Locally, here in East Anglia, the porous relationship between history and heritage is on display. History as ‘heritage’ can be seen widely scattered across the landscape, and specifically, in our museums, country houses and, of course, our churches. History, a discipline consisting of sources and interpretations gathered from our past mingles with heritage, our collective inherited culture. Whilst history is often contentious it is not easily monetized unlike heritage that frequently becomes a tourist driven revenue opportunity.

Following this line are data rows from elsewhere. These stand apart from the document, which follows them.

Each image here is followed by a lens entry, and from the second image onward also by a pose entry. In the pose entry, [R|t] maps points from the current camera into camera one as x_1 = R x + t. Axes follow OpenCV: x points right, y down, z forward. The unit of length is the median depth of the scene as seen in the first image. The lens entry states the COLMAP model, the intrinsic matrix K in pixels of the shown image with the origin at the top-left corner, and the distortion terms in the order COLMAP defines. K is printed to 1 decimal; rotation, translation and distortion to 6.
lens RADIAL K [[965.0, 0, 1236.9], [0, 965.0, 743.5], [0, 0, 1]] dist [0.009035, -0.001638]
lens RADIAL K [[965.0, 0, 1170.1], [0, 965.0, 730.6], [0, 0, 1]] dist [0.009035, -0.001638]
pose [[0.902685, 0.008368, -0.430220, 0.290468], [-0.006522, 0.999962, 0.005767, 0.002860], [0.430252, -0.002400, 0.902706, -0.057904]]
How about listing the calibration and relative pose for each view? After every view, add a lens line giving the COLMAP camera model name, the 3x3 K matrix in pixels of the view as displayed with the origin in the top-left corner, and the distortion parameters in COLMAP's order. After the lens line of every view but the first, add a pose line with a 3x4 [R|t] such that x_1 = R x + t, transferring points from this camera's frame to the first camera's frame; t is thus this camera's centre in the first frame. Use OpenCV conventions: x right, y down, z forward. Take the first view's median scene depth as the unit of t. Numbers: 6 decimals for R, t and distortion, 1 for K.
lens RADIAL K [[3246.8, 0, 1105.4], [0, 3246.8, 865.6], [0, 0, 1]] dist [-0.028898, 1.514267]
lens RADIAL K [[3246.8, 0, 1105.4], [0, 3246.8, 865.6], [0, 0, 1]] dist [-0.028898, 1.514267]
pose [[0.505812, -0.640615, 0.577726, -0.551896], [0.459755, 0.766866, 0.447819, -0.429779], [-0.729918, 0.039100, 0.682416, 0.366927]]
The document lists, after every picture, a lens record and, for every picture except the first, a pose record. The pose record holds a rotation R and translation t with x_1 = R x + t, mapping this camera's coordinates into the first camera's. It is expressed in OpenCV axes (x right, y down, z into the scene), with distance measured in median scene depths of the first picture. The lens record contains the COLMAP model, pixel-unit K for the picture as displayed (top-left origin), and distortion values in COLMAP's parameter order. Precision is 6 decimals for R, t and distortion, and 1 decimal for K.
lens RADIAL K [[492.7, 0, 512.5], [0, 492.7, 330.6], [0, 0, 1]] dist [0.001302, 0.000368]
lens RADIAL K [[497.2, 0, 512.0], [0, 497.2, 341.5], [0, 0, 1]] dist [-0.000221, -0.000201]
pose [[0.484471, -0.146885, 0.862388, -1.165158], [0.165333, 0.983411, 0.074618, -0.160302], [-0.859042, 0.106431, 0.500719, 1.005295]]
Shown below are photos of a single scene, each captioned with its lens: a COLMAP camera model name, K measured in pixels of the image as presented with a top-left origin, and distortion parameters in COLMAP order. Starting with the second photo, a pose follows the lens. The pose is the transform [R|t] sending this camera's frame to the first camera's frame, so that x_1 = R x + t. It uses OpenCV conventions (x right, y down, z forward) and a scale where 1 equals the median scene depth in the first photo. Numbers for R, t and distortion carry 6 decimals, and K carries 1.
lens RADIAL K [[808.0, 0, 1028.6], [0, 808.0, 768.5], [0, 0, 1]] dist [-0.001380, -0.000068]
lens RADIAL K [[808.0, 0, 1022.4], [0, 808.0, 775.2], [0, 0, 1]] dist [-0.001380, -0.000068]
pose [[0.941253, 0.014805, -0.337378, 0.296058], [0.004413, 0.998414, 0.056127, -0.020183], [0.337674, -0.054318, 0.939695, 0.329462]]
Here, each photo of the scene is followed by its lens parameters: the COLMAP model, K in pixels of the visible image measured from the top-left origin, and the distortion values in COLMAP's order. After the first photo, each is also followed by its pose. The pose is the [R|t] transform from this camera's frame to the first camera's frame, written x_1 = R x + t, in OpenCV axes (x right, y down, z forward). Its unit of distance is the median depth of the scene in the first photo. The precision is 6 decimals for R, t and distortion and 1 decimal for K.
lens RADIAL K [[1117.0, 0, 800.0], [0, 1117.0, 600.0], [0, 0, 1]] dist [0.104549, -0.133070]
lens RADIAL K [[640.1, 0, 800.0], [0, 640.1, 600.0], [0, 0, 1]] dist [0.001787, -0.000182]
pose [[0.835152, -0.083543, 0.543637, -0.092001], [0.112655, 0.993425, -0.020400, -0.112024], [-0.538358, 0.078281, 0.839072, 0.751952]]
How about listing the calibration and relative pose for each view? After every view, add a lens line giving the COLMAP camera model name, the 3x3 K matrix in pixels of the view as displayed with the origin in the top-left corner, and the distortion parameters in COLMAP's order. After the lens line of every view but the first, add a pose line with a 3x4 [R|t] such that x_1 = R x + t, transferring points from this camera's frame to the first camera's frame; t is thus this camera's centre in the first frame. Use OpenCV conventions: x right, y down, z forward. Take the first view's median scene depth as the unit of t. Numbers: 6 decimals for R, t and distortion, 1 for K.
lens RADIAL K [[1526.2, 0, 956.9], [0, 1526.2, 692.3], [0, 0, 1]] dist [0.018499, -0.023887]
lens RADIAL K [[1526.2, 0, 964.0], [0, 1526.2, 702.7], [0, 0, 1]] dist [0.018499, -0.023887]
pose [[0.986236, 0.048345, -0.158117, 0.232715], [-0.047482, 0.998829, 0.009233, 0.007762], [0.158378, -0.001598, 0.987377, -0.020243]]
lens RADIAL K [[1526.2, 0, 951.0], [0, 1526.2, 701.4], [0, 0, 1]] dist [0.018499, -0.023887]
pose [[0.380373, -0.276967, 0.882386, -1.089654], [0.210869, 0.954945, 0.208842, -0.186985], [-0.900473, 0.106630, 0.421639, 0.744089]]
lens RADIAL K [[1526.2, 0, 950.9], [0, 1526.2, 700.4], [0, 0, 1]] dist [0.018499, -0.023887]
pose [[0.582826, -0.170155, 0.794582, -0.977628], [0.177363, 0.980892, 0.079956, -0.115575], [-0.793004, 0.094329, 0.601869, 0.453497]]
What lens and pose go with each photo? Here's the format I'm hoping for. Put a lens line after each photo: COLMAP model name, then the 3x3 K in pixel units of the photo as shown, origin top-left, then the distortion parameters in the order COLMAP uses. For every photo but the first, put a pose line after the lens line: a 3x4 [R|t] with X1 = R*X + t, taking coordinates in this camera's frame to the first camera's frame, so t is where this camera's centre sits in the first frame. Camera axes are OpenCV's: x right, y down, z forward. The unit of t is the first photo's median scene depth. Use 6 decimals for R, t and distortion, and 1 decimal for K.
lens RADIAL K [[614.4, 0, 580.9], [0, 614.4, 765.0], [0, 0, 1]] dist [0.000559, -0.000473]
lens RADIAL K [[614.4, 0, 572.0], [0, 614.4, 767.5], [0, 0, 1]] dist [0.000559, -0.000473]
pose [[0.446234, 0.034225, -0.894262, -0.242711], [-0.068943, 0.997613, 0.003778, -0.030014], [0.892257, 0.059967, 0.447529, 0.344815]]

The other week I went to visit St Helen’s the parish church in Ranworth. It is substantially a 14th and 15th-century church and is known as ‘the cathedral of the Broads’. Many people on boating holidays take the short walk up from Ranworth Broad to visit the church and climb the tower for the amazing views across the Broads. There is a small visitors’ centre with tea rooms within the churchyard. I spent over an hour in the church photographing its outstanding painted rood screen. During that time about a dozen visitors came in and headed for the tower, but only one couple were interested in the screen, the others didn’t even appear to notice it. The rood screen is not only of historical interest, but it also a beautiful part of the East Anglian heritage.
Rood screens were common place in medieval churches as they formally separated the most holy space, the chancel with the alter, from the nave. East Anglia has many medieval churches that still have part of their original painted wooden panel and tracery screens. Unfortunately, the top third of these structures are missing. The rood, a wooden cross bearing the crucified Christ, along with carved representations of Mary and St John that filled the upper space were all removed during the Reformation of the mid-16th century.
The rood screen at St Helen’s, Ranworth, is a very fine example of medieval craftsmanship and painting (oil on wooden panels) and dates from the late-15th century. Original documentation, a bequest, has been located and in part it refers to the rood screen. It is the will of Robert Iryng, dated 1479, and provides evidence that some painting was carried out during the 1470s with a direct reference to the painting of the panels above the altar of St Mary (pictured below).
The Ranworth rood screen is a survivor although not in its complete form. It is also somewhat battered by the defacing attentions of the puritan iconoclast followers of William Dowsing (1596–1668), but it is still worth a visit and some up-close scrutiny. The screen looks beautiful even if your not interested in its history.